COLLECTED DATA:
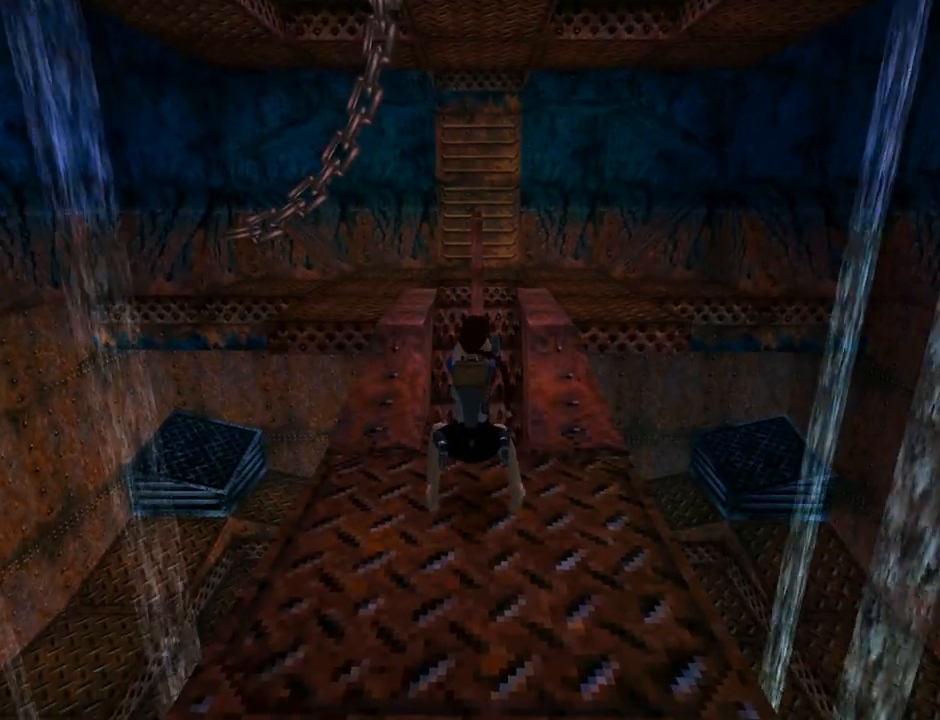
{"buttons": ["CROSS"], "left_stick": "center", "events": []}
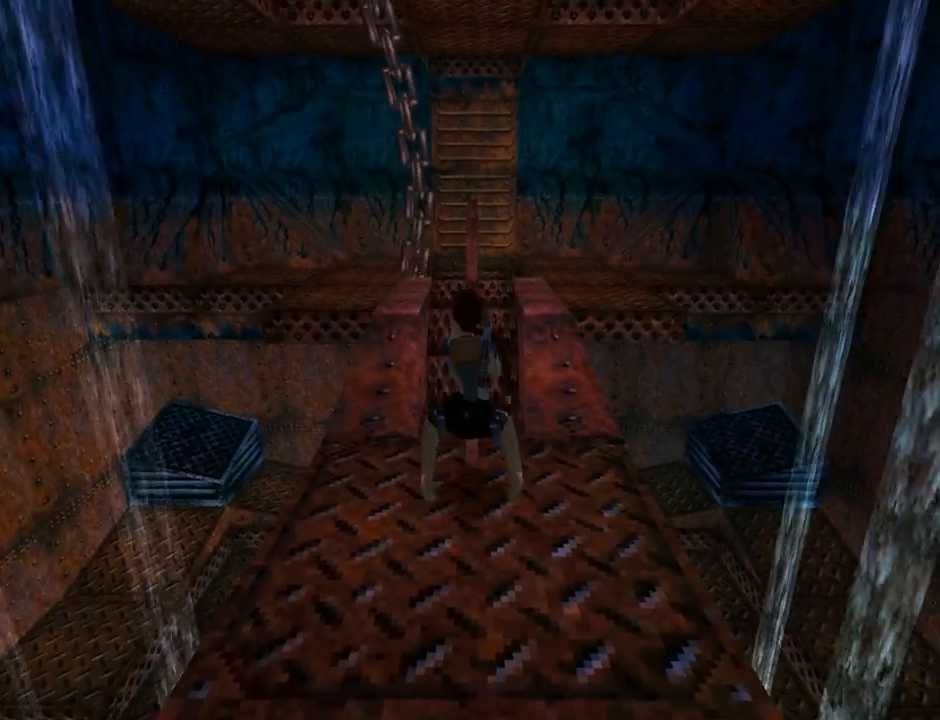
{"buttons": ["CROSS"], "left_stick": "center", "events": []}
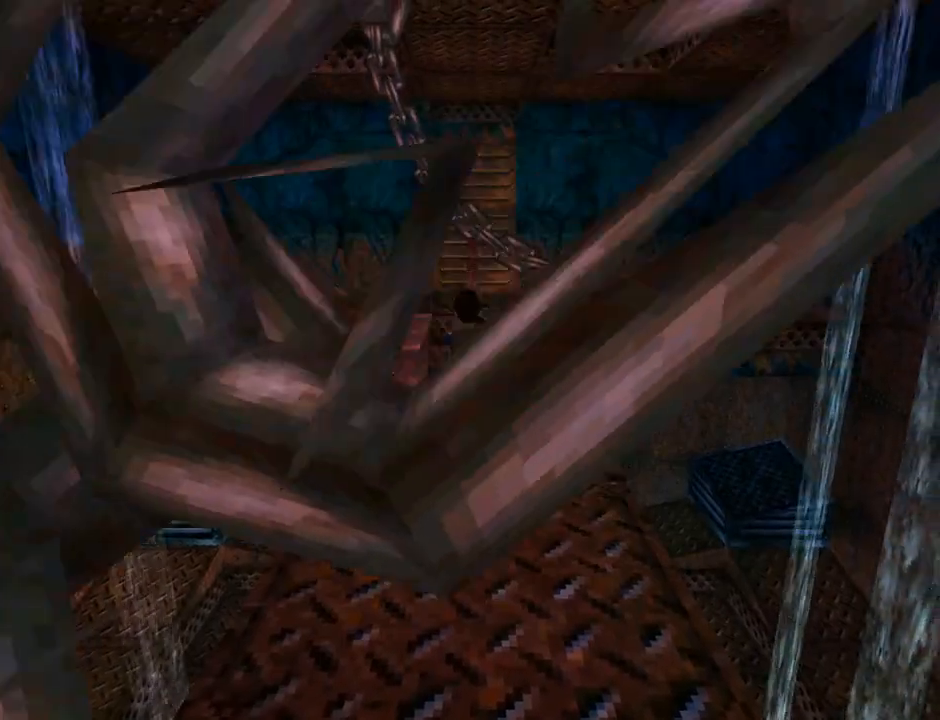
{"buttons": ["CROSS"], "left_stick": "center", "events": []}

WHAT THE EXERCISE ASKS: Down to the last line, set down the data above exactly, and omit all images.

ANSWER SECTION:
{"buttons": ["CROSS"], "left_stick": "center", "events": []}
{"buttons": ["CROSS"], "left_stick": "center", "events": []}
{"buttons": ["CROSS"], "left_stick": "center", "events": []}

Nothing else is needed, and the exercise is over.